Его честное лицо слегка зарделось, он по привычке заморгал.
— Я сначала заколебался было, — не сразу ответил он. — Потом подумал, что своим отказом могу обидеть других. Да и не хочется быть на особицу.
— И ты прав, — подхватил я. — Почему бы вообще не толковать причастие именно в этом смысле? Как некую сопричастность.
Он удивленно поднял на меня глаза.
— Ты хочешь сказать, что ты толкуешь его именно так?
— Безусловно. На мой взгляд, социальное содержание причастия — очень важно.
— Важнее всего?
Коварный вопрос. Мне показалось, что Мейсонье старается перетянуть меня на свою сторону. Я сказал: «Нет», но не стал вдаваться в объяснения.
— Я тоже хочу задать тебе вопрос, — сказал Мейсонье. — Для чего ты устроил так, чтобы тебя избрали аббатом Мальвиля? Только ради того, чтобы избавиться от Газеля?
Если бы такой вопрос мне задал Тома, я бы лишний раз подумал, прежде чем ответить. Но я знал, что Мейсонье не станет делать скороспелых выводов. Он долго еще будет пережевывать мой ответ и придет к осторожным умозаключениям. И я сказал, взвешивая каждое слово:
— Если хочешь, на мой взгляд, любой цивилизации необходима душа.
— И эта душа — религия?
Произнося эту фразу, он поморщился. Два слова ему претили: «душа» и «религия». Два совершенно «устаревших» понятия. Мейсонье — образованный член партии, он проходил школу партийных кадров.
— При нынешнем положении вещей — да.
Он задумался над этим утверждением, в котором содержалась и оговорка. Мейсонье — тугодум, он продвигается вперед шаг за шагом. Но зато ему чужда поверхностность суждений. Он попросил меня уточнить свою мысль.

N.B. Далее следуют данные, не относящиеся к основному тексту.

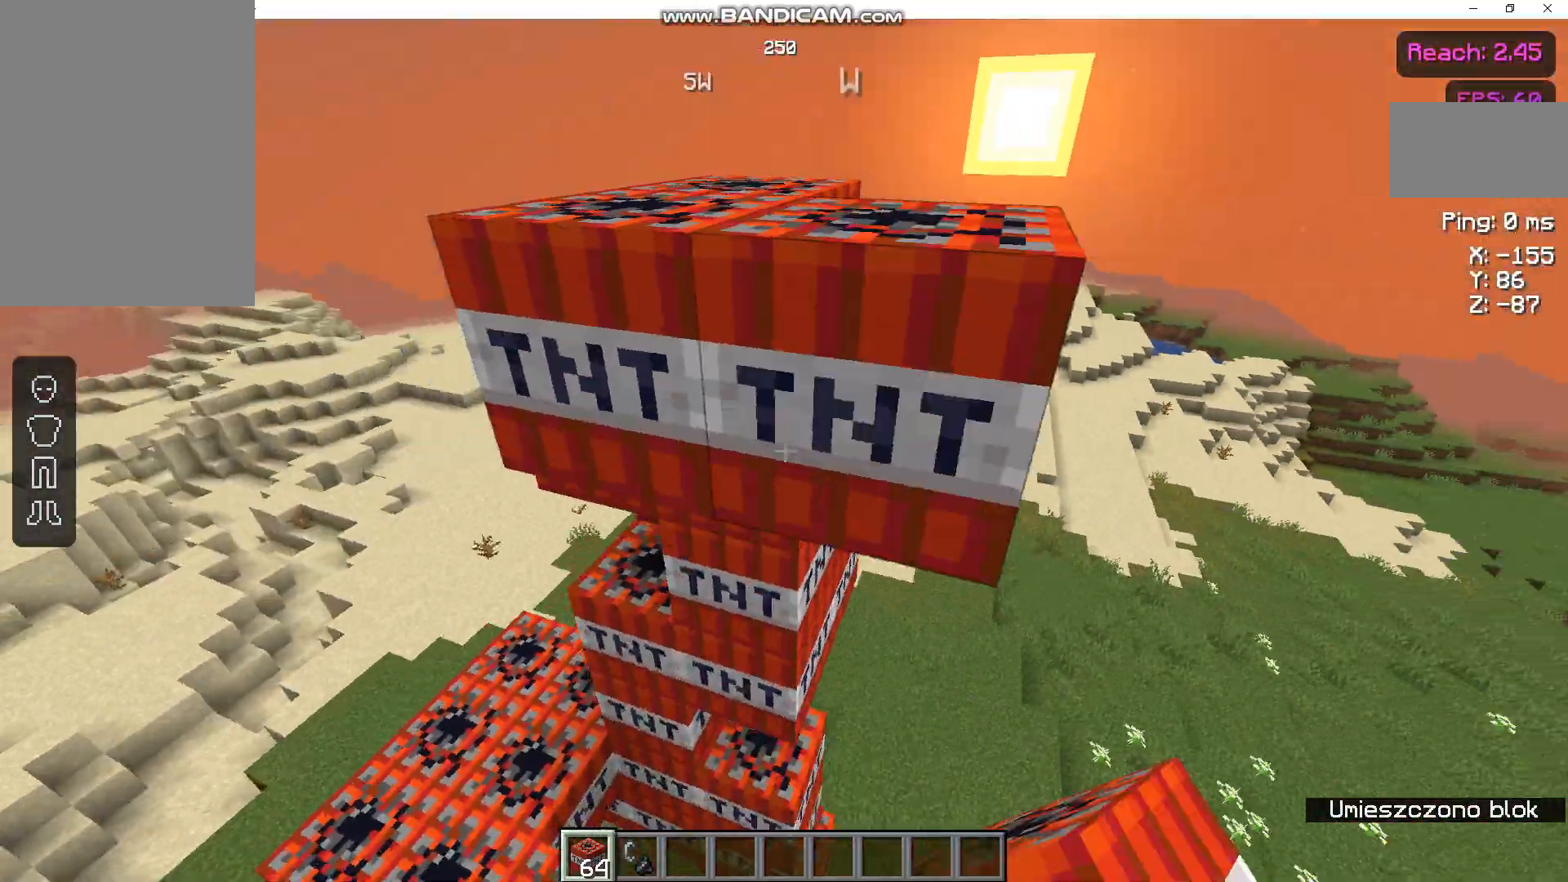
{"keys": ["a", "w"], "mouse": ["right"], "events": [[33, "mouse_right", "up"], [100, "mouse_right", "down"], [367, "mouse_right", "up"], [433, "mouse_right", "down"]]}
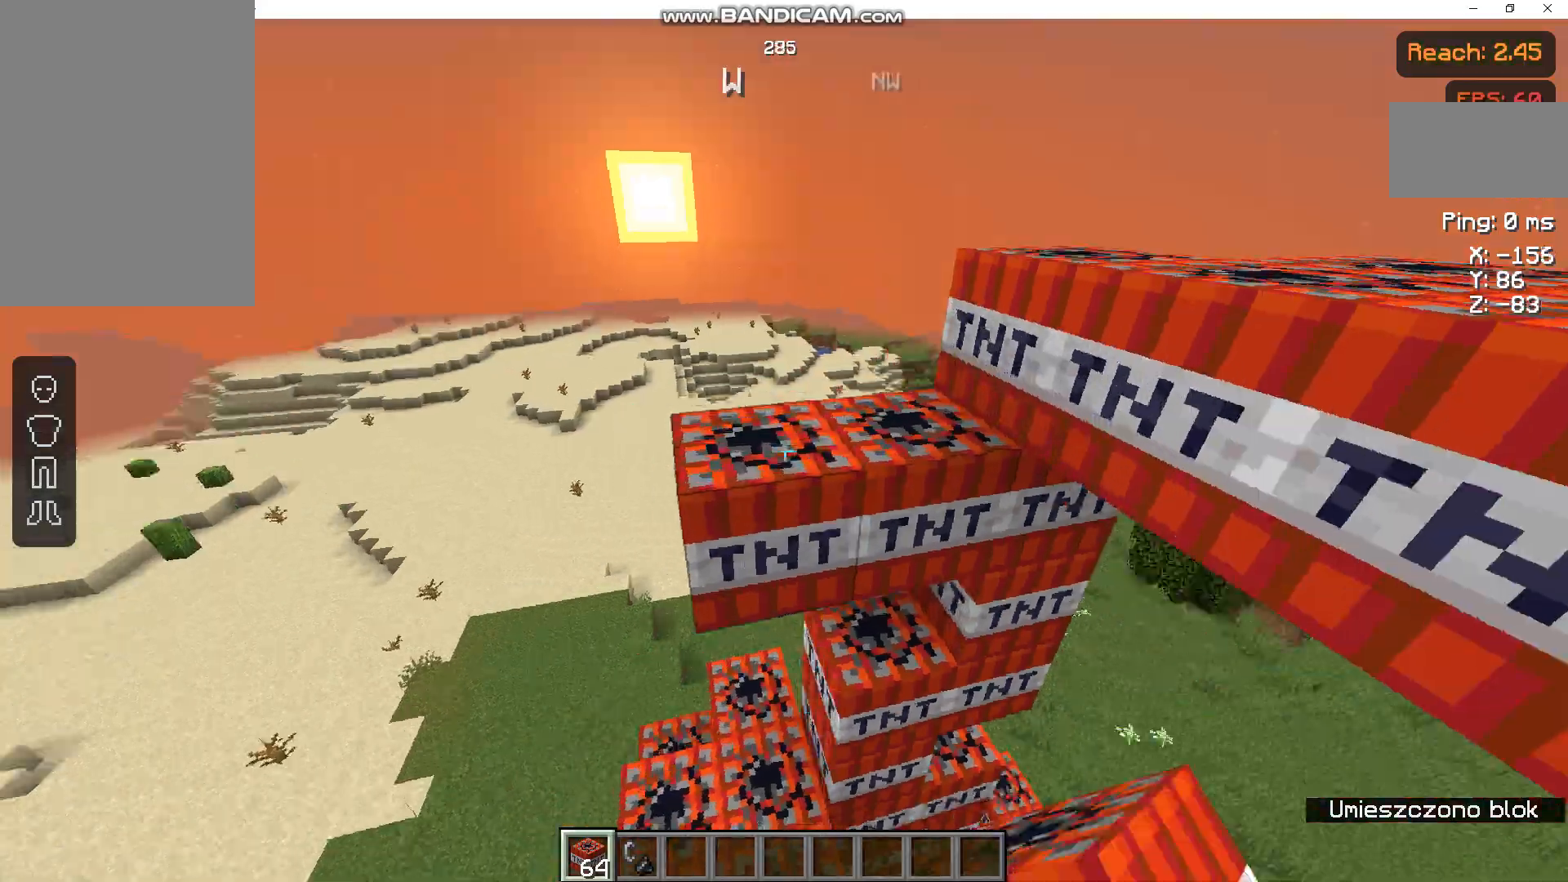
{"keys": ["d"], "mouse": ["right"], "events": [[33, "a", "up"], [67, "mouse_right", "up"], [67, "w", "up"], [133, "mouse_right", "down"], [167, "d", "down"], [267, "mouse_right", "up"], [300, "mouse_right", "down"]]}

— Душа нашей нынешней цивилизации здесь, в Мальвиле?
Слово «душа» он произнес, как бы заключив его в кавычки, мне даже показалось, что он манипулировал им на расстоянии, с помощью пинцета.
— Да.
— Ты хочешь сказать, что душа — это вера большинства обитателей Мальвиля?
— Не только. Я считаю, что это также душа, соответствующая нынешнему уровню нашей цивилизации.
На деле же все обстояло несколько сложнее. Я упростил, чтобы не покоробить Мейсонье. И все же его покоробило. Он покраснел, потом поморгал, значит, собрался перейти в контрнаступление.
— Но этой, как ты выражаешься, «душой», с таким же успехом может быть философия. Например, марксизм.
Ага, дошли наконец.
— Марксизм имеет дело с индустриальным обществом. В эпоху первобытно-аграрного коммунизма он неприменим.
Мейсонье остановился, повернулся и уставился на меня. Как видно, мои слова произвели на него глубокое впечатление. Тем более что говорил я совершенно спокойно, как бы сообщая о чем-то само собой разумеющемся.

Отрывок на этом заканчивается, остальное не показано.